**LISTED RECORDS**
==============================

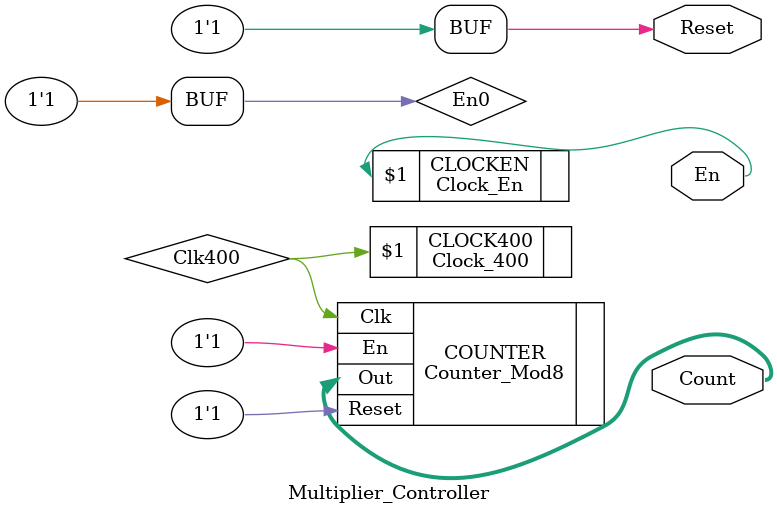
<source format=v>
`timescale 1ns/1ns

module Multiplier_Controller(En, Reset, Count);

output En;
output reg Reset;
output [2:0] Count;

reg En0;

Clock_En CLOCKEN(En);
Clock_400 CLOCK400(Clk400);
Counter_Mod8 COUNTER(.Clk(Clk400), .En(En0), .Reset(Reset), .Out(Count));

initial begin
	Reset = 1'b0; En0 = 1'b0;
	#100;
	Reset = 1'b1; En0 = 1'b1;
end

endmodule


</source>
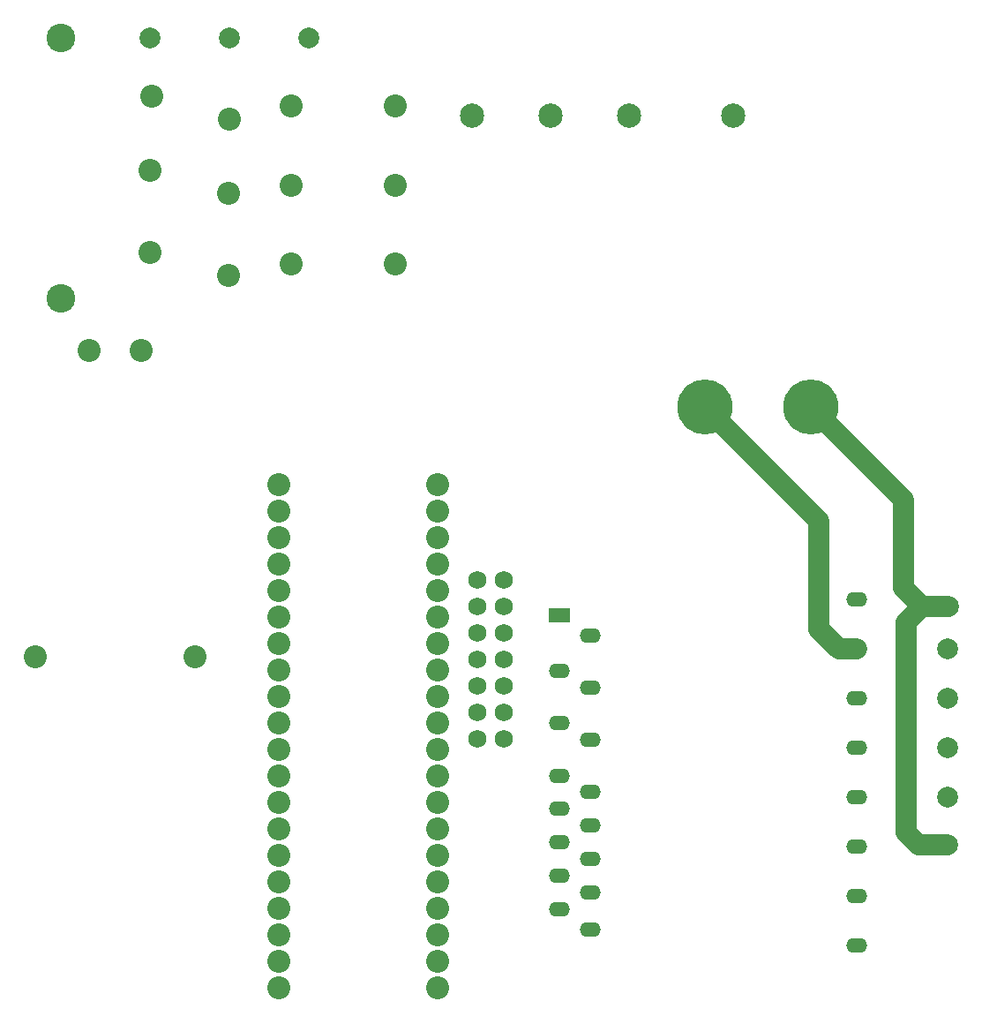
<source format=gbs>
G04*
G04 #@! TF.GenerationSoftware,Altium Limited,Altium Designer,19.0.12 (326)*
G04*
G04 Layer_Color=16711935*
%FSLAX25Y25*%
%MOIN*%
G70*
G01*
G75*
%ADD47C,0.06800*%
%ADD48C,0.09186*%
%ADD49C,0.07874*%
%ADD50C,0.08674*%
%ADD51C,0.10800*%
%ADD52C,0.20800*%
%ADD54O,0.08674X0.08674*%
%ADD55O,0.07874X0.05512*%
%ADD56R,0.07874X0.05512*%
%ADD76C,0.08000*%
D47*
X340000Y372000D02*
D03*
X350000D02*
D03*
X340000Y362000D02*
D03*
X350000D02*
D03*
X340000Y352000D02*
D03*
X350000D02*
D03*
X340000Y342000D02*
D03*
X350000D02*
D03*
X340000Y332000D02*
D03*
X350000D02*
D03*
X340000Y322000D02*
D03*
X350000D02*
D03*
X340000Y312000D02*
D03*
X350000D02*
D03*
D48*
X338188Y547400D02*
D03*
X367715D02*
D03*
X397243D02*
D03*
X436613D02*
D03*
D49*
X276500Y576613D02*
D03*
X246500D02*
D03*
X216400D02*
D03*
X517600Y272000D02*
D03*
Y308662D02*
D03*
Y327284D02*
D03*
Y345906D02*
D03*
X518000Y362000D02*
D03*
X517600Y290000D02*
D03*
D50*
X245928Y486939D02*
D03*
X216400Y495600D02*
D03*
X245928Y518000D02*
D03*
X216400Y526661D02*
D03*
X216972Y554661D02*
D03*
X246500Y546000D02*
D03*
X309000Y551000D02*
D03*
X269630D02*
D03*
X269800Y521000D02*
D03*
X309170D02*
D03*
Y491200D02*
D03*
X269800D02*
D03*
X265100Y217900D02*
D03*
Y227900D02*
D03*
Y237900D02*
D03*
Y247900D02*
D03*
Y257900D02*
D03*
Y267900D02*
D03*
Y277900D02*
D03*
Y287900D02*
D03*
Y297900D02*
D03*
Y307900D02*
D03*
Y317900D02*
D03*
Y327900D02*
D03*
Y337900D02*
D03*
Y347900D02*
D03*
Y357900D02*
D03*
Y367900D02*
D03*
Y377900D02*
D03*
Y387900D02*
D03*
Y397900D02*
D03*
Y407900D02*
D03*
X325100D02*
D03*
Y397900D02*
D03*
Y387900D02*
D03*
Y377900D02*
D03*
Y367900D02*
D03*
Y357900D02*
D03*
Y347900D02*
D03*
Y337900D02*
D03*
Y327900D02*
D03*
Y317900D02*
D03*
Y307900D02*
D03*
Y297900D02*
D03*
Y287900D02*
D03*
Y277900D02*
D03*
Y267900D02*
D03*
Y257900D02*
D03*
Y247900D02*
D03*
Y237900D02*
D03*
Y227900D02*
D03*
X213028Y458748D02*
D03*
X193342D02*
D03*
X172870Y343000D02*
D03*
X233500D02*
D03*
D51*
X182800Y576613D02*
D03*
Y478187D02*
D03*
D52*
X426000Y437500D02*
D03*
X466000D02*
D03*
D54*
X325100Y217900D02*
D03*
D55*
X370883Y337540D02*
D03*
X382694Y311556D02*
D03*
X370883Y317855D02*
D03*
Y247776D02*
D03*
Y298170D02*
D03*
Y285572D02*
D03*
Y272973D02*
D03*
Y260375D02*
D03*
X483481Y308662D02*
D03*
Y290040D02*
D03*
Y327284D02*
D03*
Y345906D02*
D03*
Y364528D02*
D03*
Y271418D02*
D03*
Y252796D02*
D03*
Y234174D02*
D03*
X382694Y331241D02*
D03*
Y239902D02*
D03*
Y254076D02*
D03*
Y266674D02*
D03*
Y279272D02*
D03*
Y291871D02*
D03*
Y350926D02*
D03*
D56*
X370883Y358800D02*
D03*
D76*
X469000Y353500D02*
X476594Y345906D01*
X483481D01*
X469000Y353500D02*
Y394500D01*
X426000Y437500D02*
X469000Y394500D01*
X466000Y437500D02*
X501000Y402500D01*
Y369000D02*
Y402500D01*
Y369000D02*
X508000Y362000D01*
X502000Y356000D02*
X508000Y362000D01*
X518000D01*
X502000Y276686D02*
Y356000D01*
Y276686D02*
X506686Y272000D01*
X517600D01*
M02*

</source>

==============================

Write out every line of the data that holds the word "Reset".

**ANSWER FOR THE TASK**
module Multiplier_Controller(En, Reset, Count);
output reg Reset;
Counter_Mod8 COUNTER(.Clk(Clk400), .En(En0), .Reset(Reset), .Out(Count));
	Reset = 1'b0; En0 = 1'b0;
	Reset = 1'b1; En0 = 1'b1;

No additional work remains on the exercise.